OBJECTIVE: We aimed to construct a synthetic combination module driven by a super artificial hTERT promoter and to investigate its influence on the malignant phenotypes of bladder cancer. METHODS: The dual luciferase assay system was used to verify the driven efficiency and tumor-specificity of the artificial hTERT promoter and to confirm the relationship between ETS-1 and the driven efficiency of the artificial hTERT promoter. CCK-8 assay and MTT assay were used to test the effects of the Bax-Anti Bcl 2 combination module driven by the artificial hTERT promoter on cell proliferation. Simultaneously, the cell apoptosis was detected by the caspase 3 ELISA assay and the flow cytometry analysis after transfection. The results of CCK-8 assay and MTT assay were analyzed by ANOVA. The independent samples t-test was used to analyze other data. RESULTS: We demonstrated that the artificial hTERT promoter had a higher driven efficiency which might be regulated by transcription factor ETS-1 in bladder cancer cells, compared with wild-type hTERT promoter. Meanwhile, the artificial hTERT promoter showed a strong tumor-specific effect.

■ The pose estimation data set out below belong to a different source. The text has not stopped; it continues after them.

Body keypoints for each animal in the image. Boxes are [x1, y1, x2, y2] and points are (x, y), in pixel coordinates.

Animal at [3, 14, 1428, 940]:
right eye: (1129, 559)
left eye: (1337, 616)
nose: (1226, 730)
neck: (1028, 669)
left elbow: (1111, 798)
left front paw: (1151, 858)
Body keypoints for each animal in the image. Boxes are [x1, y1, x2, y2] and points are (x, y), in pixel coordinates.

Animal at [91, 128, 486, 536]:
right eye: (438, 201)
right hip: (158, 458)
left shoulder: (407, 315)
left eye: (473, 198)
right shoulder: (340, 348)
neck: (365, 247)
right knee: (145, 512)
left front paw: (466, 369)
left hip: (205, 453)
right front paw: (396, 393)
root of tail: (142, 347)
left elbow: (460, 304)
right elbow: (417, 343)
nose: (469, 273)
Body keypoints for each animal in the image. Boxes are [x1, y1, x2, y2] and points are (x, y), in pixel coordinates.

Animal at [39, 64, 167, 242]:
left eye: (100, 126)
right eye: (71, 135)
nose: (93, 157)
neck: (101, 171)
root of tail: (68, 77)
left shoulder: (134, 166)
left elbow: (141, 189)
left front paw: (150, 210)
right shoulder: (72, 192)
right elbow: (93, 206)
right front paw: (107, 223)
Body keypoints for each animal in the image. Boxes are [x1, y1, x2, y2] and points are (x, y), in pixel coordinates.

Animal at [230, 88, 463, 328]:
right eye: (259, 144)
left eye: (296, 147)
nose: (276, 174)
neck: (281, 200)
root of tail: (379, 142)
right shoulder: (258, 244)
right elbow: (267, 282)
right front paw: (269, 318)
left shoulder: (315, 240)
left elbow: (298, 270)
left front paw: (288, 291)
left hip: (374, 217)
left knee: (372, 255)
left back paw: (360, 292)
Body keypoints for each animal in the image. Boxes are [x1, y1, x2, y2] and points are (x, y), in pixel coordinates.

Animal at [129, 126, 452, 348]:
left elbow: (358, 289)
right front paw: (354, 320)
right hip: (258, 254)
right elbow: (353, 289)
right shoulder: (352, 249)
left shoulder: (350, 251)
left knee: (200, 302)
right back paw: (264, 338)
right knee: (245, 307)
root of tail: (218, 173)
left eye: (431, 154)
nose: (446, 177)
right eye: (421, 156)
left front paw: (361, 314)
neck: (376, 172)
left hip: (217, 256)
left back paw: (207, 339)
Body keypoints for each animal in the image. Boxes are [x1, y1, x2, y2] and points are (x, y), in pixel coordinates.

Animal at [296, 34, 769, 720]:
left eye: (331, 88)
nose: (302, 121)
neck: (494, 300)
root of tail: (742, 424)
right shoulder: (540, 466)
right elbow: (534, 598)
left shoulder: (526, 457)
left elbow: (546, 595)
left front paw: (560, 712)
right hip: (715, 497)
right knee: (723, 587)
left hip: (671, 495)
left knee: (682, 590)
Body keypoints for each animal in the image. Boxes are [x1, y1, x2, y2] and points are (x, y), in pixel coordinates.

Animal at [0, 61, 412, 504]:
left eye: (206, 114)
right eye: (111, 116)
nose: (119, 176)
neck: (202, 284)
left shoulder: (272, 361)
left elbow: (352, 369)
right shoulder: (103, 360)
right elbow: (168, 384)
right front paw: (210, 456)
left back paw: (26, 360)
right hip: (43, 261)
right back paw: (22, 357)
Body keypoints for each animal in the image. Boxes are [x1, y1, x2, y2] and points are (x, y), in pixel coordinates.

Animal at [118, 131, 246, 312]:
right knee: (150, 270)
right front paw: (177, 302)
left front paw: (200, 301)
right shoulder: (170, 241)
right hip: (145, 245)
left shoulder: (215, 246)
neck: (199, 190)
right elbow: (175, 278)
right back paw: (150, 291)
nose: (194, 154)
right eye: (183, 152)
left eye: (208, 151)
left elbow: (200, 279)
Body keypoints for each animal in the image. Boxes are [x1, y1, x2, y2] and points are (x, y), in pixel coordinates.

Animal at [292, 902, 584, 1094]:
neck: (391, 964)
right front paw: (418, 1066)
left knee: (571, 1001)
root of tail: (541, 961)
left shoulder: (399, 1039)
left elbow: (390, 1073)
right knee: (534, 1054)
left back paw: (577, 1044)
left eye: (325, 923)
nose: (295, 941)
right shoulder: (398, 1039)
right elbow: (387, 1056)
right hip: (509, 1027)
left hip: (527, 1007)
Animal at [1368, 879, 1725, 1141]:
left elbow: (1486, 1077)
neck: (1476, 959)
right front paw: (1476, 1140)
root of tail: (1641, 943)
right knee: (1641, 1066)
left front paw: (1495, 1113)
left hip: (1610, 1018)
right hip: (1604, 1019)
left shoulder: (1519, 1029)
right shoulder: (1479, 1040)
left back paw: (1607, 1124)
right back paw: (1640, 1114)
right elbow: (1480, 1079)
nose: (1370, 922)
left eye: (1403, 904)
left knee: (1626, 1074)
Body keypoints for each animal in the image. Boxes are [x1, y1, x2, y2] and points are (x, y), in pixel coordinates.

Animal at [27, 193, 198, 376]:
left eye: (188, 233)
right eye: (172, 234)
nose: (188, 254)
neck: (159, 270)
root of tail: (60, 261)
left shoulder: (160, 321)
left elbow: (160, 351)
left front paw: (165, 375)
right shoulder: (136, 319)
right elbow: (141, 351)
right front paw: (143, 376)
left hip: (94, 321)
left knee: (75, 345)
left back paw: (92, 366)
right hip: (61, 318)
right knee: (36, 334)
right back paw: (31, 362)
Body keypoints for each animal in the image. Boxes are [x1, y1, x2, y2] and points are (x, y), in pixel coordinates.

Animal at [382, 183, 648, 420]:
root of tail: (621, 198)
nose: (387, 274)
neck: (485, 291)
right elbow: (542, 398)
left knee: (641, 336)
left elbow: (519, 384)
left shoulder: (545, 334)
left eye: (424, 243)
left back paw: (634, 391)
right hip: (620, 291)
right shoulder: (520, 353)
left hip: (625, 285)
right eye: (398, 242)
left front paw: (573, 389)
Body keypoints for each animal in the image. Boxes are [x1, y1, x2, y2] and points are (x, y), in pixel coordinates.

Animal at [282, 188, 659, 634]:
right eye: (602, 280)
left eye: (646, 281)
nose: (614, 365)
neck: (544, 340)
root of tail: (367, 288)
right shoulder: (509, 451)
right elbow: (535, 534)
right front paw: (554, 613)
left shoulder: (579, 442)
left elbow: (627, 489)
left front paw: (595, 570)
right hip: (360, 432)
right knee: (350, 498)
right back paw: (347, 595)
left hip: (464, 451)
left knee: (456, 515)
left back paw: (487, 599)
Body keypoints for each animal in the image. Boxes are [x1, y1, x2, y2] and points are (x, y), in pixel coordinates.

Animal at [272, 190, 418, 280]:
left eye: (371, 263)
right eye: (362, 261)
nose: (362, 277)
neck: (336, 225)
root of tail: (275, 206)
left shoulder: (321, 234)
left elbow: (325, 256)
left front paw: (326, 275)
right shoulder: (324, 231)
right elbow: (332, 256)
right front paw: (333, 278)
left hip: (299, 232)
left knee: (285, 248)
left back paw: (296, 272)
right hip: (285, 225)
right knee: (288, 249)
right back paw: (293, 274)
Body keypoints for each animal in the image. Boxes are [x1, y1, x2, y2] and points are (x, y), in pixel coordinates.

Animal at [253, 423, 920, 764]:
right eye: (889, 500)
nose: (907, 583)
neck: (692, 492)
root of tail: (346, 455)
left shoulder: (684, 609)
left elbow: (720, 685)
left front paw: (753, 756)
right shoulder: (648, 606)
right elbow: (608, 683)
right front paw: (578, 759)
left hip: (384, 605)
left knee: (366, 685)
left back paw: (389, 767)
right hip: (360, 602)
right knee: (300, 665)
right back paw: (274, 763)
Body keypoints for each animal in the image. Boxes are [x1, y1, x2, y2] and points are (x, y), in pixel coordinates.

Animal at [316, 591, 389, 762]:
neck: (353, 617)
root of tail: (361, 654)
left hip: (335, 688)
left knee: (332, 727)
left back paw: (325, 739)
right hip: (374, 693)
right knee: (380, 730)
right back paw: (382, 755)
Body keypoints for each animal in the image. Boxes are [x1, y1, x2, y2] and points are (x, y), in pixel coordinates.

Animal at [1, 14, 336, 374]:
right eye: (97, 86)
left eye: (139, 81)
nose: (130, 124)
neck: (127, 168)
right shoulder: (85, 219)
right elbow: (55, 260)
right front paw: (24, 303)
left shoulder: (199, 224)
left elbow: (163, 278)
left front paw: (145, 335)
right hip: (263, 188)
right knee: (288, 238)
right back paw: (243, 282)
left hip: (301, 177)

The cell proliferation inhibition and apoptosis induction were observed in artificial hTERT promoter—Bax-Anti Bcl 2 combination module—transfected bladder cancer 5637 and T24 cells, but not in the module-transfected normal human fibroblasts. CONCLUSIONS: This module offers us a useful synthetic biology platform to inhibit the malignant phenotypes of bladder cancer in a more specific and effective way.